Again, this is a generalization.

However, it's one I keep seeing. It's a behavior pattern that kills performance inside bottom-level teams where work gets done, and nothing ever changes. Let me give you one concrete example from the current bit of fuckery: Sarbanes-Oxley. This is shorthand for a whole series of controls and behavioral regulations on corporate organizations, only the smallest part of which (incidentally) deals with internal IT controls and systems, and then only indirectly. However, it is like a magic touchstone which gets pulled out whenever Security Policy du Jour is being floated, AFAICT. Hey! Let's make every user change their password on a strict, short rotating schedule, and require strong password characteristics! This is the kind of thing that sounds great on paper.

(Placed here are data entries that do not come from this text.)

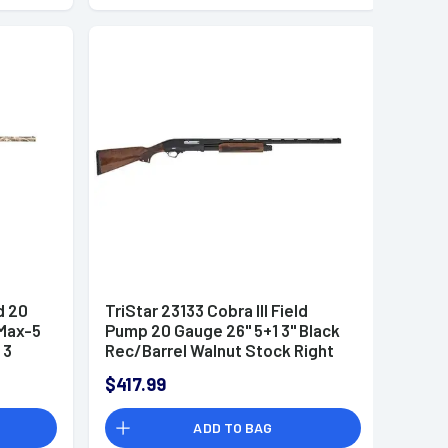
d 20
TriStar 23133 Cobra III Field
 Max-5
Pump 20 Gauge 26" 5+1 3" Black
 3
Rec/Barrel Walnut Stock Right
Hand (Full Size) Includes 3
$417.99
MobilChoke
ADD TO BAG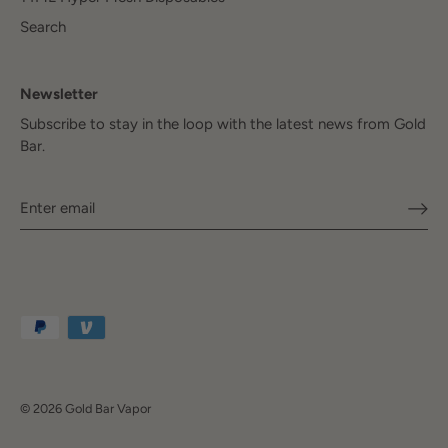
Search
Newsletter
Subscribe to stay in the loop with the latest news from Gold
Bar.
© 2026
Gold Bar Vapor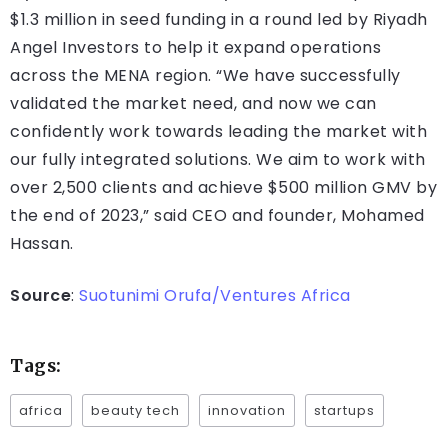
$1.3 million in seed funding in a round led by Riyadh
Angel Investors to help it expand operations
across the MENA region. “We have successfully
validated the market need, and now we can
confidently work towards leading the market with
our fully integrated solutions. We aim to work with
over 2,500 clients and achieve $500 million GMV by
the end of 2023,” said CEO and founder, Mohamed
Hassan.
Source
:
Suotunimi Orufa/Ventures Africa
Tags:
africa
beauty tech
innovation
startups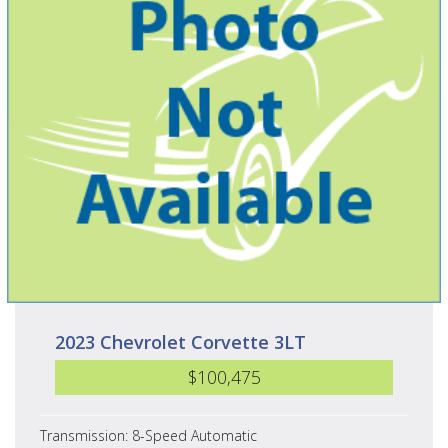
2023 Chevrolet Corvette 3LT
$100,475
Transmission: 8-Speed Automatic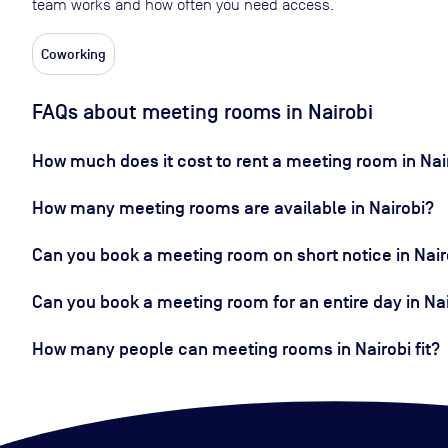
team works and how often you need access.
Coworking
FAQs about meeting rooms in Nairobi
How much does it cost to rent a meeting room in Nai
How many meeting rooms are available in Nairobi?
Can you book a meeting room on short notice in Nair
Can you book a meeting room for an entire day in Na
How many people can meeting rooms in Nairobi fit?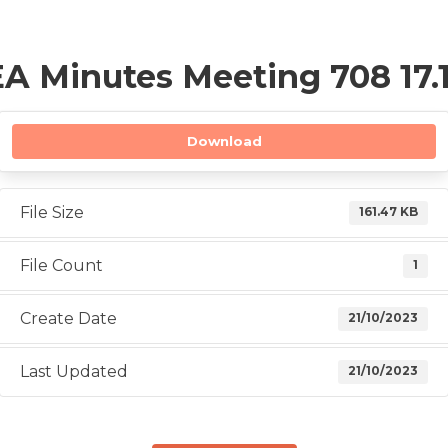
A Minutes Meeting 708 17.1
Download
File Size
161.47 KB
File Count
1
Create Date
21/10/2023
Last Updated
21/10/2023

And it's required for access controls to financial data by the Sarbanes-Oxley types!

What apparently didn't get through to the proposers of said measure (although in that case, I happen to know the group in question DID question and challenge) is that there are people who don't access financial data, and who only use the systems protected by those passwords (corporate LAN, which includes VPN access and other Ways In To Things) intermittently at best because their job doesn't require it. This means that they don't use that password regularly. Now, their sudden fast password churn on that particular access control, coupled with requirements for 'strong passwords' (heh) means that they are guaranteed to never be able to remember it when they do need it. So what do they do?

The obvious thing. They write it down on a sticky note and put it on their workstation. They don't think much about it because they only use that password to get to the corporate phone directory, which can't be that secret, right? They don't even think about what else it could be used to access - and, truthfully, that's not their job. It's the job of the people who implemented the policy - and the job of the people who proposed it.

There's the kicker. Usually, it's not so much the internal types who do this. It's some expensive 'Sarbanes-Oxley Auditor' (an outside firm) who 'recommends' the changes. Everyone nods. Then no-one questions. Or challenges.

I'm not claiming I know more about access control policy, or internal security policy, or in fact anything regarding the substantive issues, than those higher up the chain than me or their auditors. However, I am claiming expertise when it comes to the typical response pattern of those who work in my position. Regardless of how 'correct' the action items on S-O compliance are, couching them inside 'DO NOT CHALLENGE OR QUESTION' emails (before, in fact, a single email had been dispatched doing that, I should add) is somewhat akin to walking up to a group of bored lions while wearing a suit constructed entirely of top sirloin and shouting at them (in Lionspeak) "Do not in any way get any ideas about the steak sauce I am carrying in my briefcase."